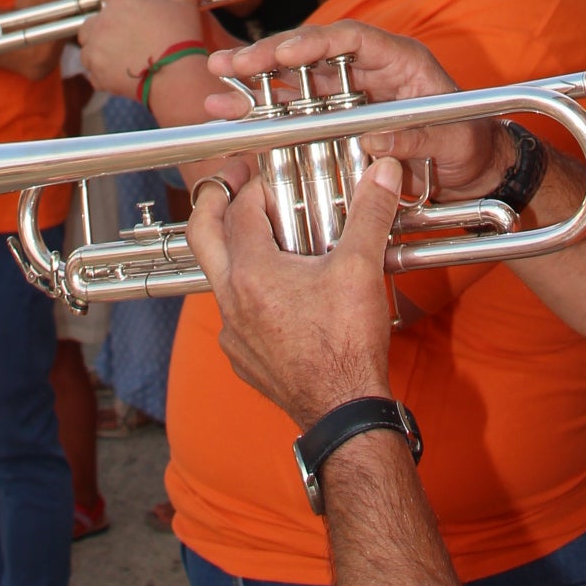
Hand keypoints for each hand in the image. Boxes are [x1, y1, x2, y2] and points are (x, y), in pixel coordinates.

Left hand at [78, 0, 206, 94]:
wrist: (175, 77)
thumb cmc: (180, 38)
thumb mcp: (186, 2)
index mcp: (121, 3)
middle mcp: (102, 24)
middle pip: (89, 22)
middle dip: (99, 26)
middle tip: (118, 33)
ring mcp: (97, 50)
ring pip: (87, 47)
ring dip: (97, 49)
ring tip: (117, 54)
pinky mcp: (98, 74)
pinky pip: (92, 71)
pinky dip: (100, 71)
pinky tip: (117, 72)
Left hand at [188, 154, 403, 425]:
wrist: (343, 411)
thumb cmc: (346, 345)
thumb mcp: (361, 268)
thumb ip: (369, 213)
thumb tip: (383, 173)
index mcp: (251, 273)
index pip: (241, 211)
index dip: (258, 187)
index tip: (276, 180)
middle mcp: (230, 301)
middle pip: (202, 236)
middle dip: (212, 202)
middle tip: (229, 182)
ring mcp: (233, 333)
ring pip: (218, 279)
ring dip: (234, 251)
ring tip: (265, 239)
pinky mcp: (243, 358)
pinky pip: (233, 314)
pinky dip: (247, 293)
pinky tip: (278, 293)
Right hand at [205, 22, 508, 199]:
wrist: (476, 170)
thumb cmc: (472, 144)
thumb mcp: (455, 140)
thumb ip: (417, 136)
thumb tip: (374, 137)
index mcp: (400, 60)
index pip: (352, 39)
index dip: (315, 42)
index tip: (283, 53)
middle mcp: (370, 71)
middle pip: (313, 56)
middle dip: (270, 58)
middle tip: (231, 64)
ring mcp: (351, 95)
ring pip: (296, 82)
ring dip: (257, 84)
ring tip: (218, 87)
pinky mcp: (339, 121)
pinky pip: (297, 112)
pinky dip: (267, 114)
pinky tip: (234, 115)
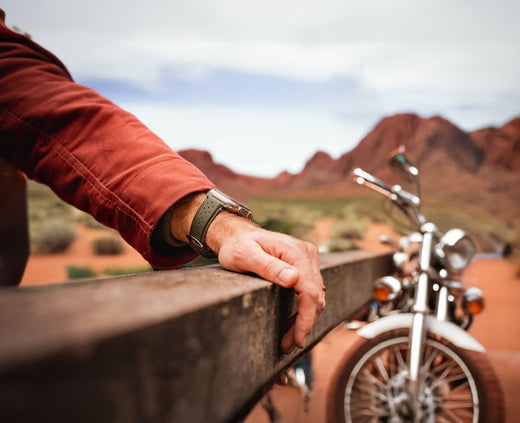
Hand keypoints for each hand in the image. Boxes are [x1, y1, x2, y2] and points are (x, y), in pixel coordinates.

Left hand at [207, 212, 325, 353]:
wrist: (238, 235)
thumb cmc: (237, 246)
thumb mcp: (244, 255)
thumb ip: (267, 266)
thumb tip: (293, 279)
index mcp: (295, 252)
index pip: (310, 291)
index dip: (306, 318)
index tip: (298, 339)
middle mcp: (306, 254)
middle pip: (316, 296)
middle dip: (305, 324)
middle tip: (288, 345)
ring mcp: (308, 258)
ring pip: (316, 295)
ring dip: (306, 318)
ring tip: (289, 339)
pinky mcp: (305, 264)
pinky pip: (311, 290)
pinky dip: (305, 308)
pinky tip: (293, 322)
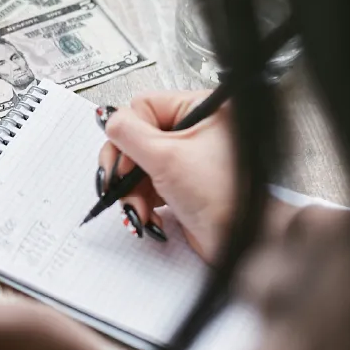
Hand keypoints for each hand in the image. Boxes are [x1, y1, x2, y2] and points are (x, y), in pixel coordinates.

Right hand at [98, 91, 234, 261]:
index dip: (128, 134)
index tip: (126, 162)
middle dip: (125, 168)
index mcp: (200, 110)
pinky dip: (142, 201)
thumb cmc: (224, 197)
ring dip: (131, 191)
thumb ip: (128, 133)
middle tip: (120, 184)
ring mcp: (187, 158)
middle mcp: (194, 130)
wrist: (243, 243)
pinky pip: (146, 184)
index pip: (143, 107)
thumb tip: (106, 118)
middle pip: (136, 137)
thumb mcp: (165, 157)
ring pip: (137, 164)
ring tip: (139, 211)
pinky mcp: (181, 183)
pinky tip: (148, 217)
- - -
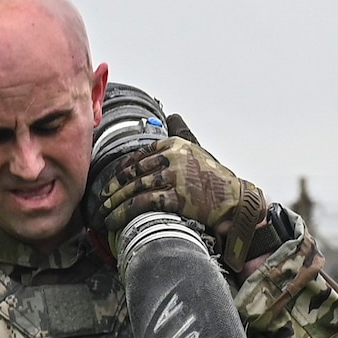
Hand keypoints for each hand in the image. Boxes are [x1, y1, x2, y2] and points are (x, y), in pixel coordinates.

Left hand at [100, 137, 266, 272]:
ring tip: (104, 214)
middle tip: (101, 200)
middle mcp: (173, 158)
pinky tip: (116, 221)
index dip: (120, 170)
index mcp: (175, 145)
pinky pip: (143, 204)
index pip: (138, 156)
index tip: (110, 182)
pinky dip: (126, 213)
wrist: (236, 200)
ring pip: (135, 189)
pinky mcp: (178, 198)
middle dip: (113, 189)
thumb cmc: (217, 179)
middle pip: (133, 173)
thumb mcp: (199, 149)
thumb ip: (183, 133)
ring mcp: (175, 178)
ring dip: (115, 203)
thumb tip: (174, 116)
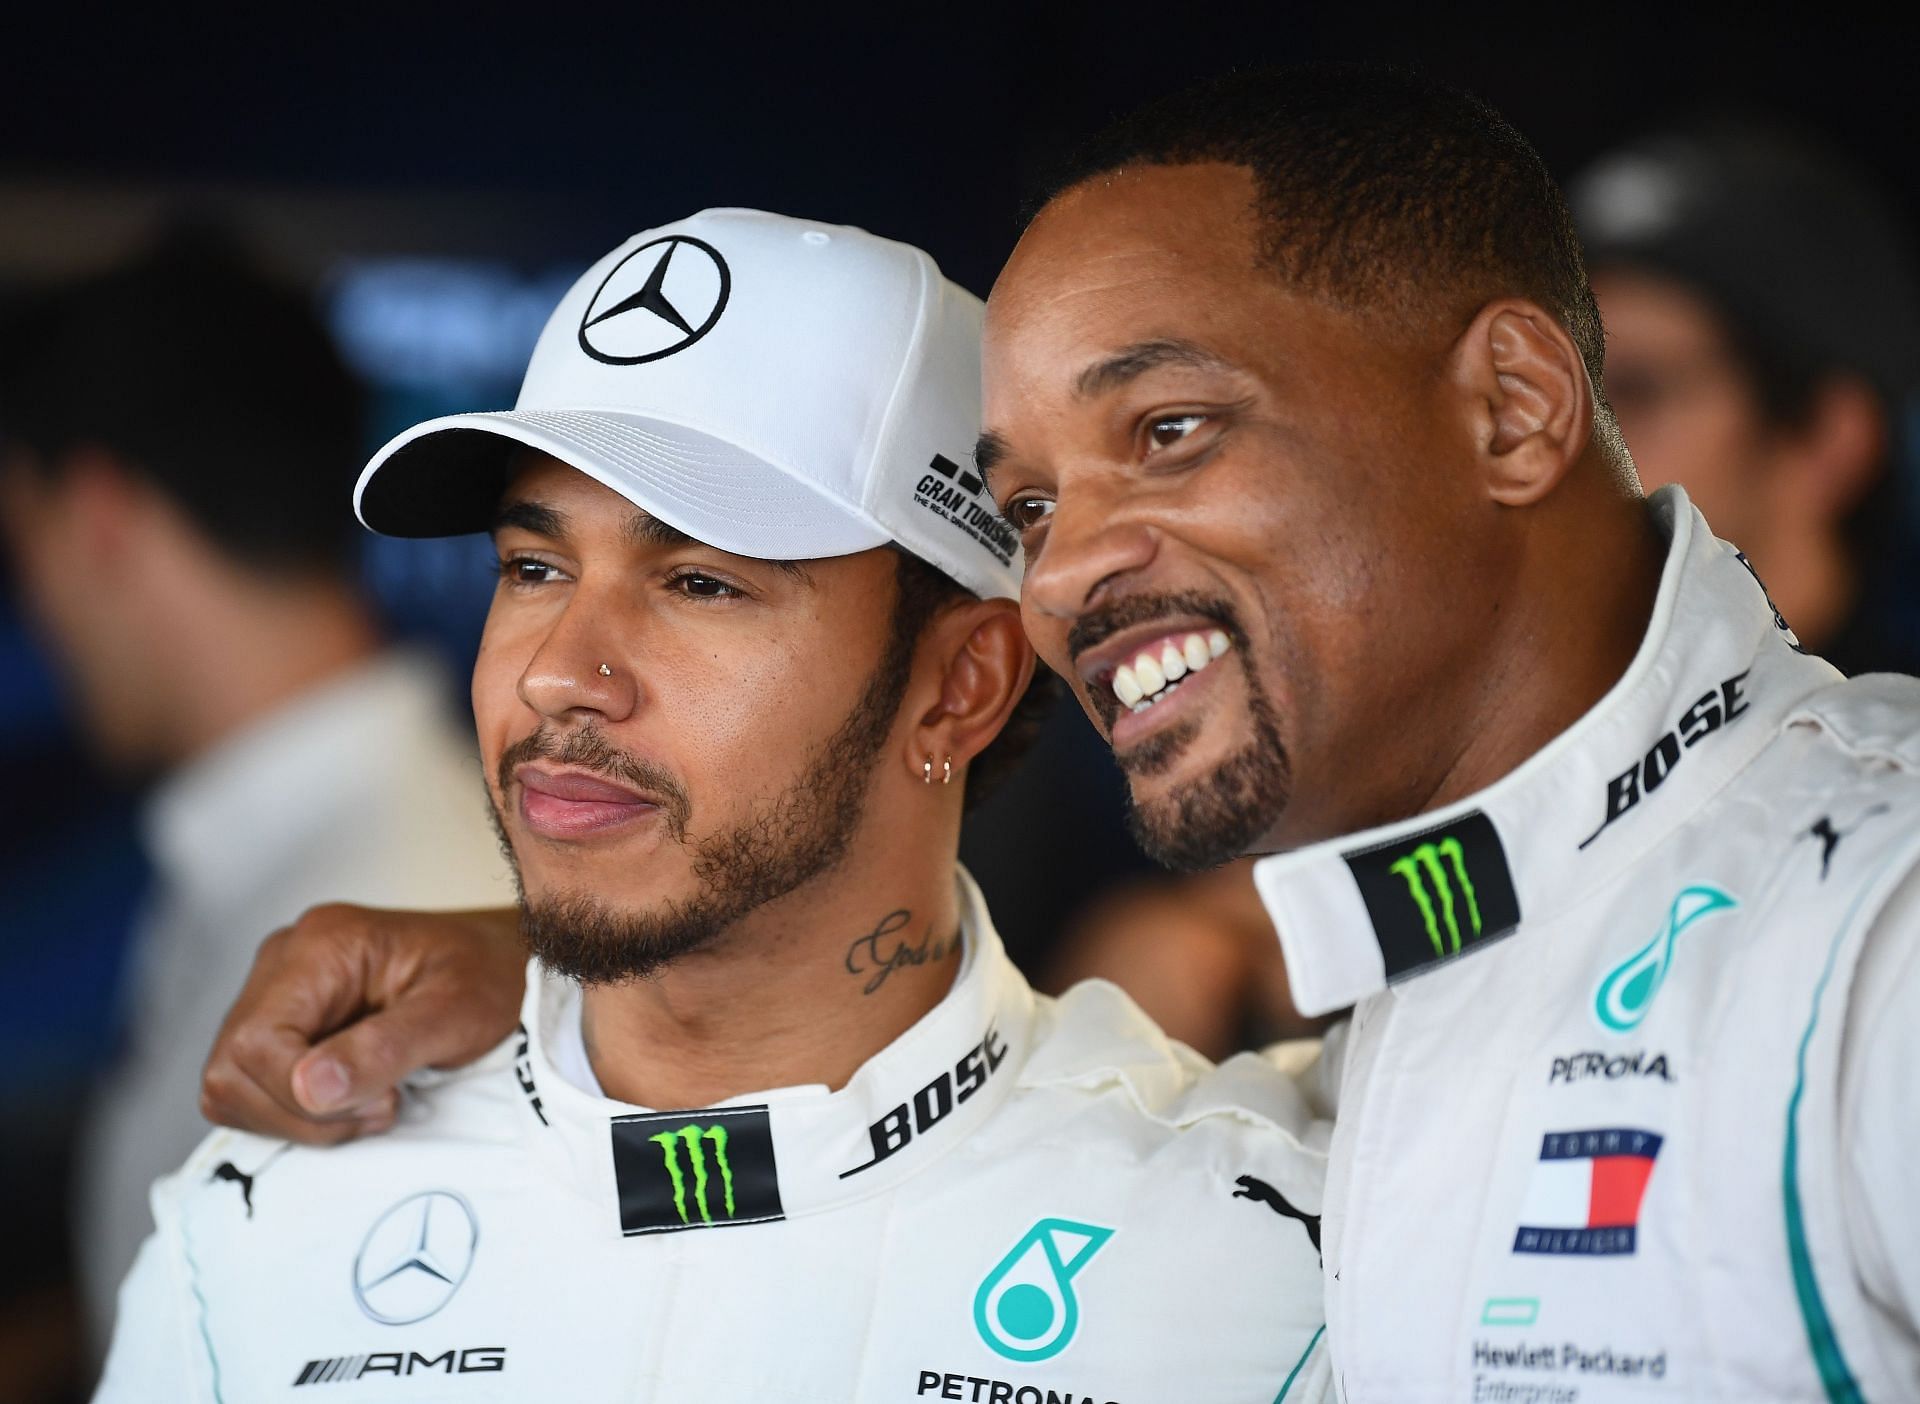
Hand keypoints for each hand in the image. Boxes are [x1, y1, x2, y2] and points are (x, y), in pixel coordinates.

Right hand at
- - -
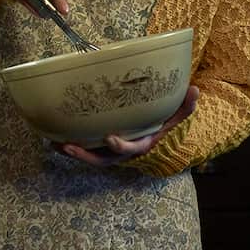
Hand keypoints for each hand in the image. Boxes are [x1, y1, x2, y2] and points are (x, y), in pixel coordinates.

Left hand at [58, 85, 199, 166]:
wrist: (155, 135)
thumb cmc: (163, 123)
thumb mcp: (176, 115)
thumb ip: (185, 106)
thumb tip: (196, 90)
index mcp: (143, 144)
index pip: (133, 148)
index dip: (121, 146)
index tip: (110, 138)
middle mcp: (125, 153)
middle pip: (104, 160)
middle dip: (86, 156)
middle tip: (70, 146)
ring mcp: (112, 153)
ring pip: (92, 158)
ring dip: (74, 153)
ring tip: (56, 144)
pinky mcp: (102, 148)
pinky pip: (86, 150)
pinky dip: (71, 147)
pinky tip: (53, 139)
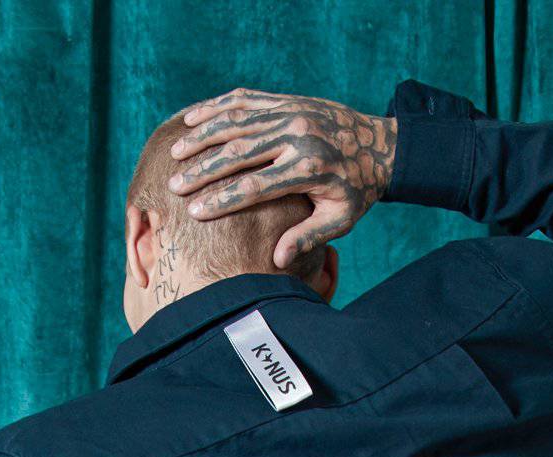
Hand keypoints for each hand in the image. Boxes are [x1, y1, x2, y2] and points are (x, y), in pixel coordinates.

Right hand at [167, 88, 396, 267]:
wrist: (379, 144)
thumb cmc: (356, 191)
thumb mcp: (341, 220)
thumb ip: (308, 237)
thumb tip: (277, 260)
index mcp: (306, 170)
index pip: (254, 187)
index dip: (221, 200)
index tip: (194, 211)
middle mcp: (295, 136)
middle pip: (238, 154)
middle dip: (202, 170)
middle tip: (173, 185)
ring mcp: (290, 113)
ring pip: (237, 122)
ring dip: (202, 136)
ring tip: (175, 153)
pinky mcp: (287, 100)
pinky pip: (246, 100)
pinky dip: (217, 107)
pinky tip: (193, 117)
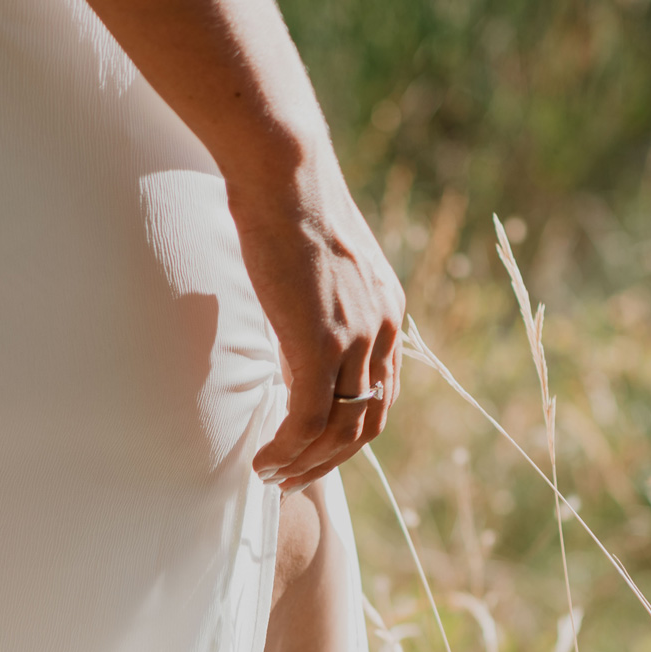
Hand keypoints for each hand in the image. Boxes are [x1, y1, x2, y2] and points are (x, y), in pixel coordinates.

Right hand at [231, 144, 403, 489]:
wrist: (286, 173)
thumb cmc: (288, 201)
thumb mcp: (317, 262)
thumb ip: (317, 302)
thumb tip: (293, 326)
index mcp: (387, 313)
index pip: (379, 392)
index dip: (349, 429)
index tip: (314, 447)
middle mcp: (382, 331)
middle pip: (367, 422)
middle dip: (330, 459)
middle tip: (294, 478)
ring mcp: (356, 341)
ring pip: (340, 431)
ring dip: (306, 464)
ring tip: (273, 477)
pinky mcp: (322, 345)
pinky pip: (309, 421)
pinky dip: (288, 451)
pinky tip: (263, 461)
- - -
Exercise prompt
Output exactly the stretch of the listing that begins at the line containing "thumb ip: (185, 106)" and ends at the line containing "pinky tip: (263, 461)", both kept. Omit pictures and everything else.

Response
thumb ip: (185, 106)
thumb tip: (196, 90)
index mcp: (143, 144)
index pip: (133, 148)
index dip: (121, 146)
index tip: (110, 138)
middle mcp: (125, 153)
middle pip: (104, 160)
middle dip: (86, 156)
middle tip: (70, 146)
ring mcp: (112, 153)
ring pip: (92, 158)
ring dip: (74, 153)
ring tip: (56, 144)
pinky mcp: (102, 148)
pinky pip: (86, 150)
pinky dip: (71, 147)
pinky tip: (53, 139)
Hand keypoints for each hand in the image. Boxes are [x1, y1, x2, y2] and points are (x, y), in pixel coordinates.

Right hand at [167, 88, 396, 267]:
wrist: (379, 144)
thumb cmc: (356, 191)
thumb mcp: (341, 220)
thumb ip: (308, 237)
thumb tip: (277, 260)
index mcp: (306, 170)
index pip: (254, 187)
index dip: (221, 200)
index tip: (194, 211)
middle mcp: (295, 136)
middle pip: (238, 154)
middle dip: (202, 170)
middle tip: (173, 185)
ring mcp: (290, 113)
ring pip: (237, 122)
ring dip: (202, 136)
ring tip: (175, 153)
pinky mcp: (287, 100)
pinky pip: (246, 100)
pinky dip: (217, 107)
pinky tip: (193, 117)
Hand keypoints for each hand in the image. Boxes are [x1, y1, x2, y2] and points are (x, y), in pixel coordinates.

Right hand at [231, 144, 403, 489]:
wrist: (286, 173)
thumb cmc: (288, 201)
thumb mcp: (317, 262)
thumb ip: (317, 302)
thumb tip: (293, 326)
index mcp: (387, 313)
index pip: (379, 392)
index dip: (349, 429)
index tip: (314, 447)
middle mcp: (382, 331)
middle pip: (367, 422)
middle dip: (330, 459)
middle tip: (294, 478)
ring mcp: (356, 341)
ring pip: (340, 431)
ring dip: (306, 464)
ring tip: (273, 477)
pinky mcp: (322, 345)
pinky pip: (309, 421)
pinky dip: (288, 451)
pinky tip: (263, 461)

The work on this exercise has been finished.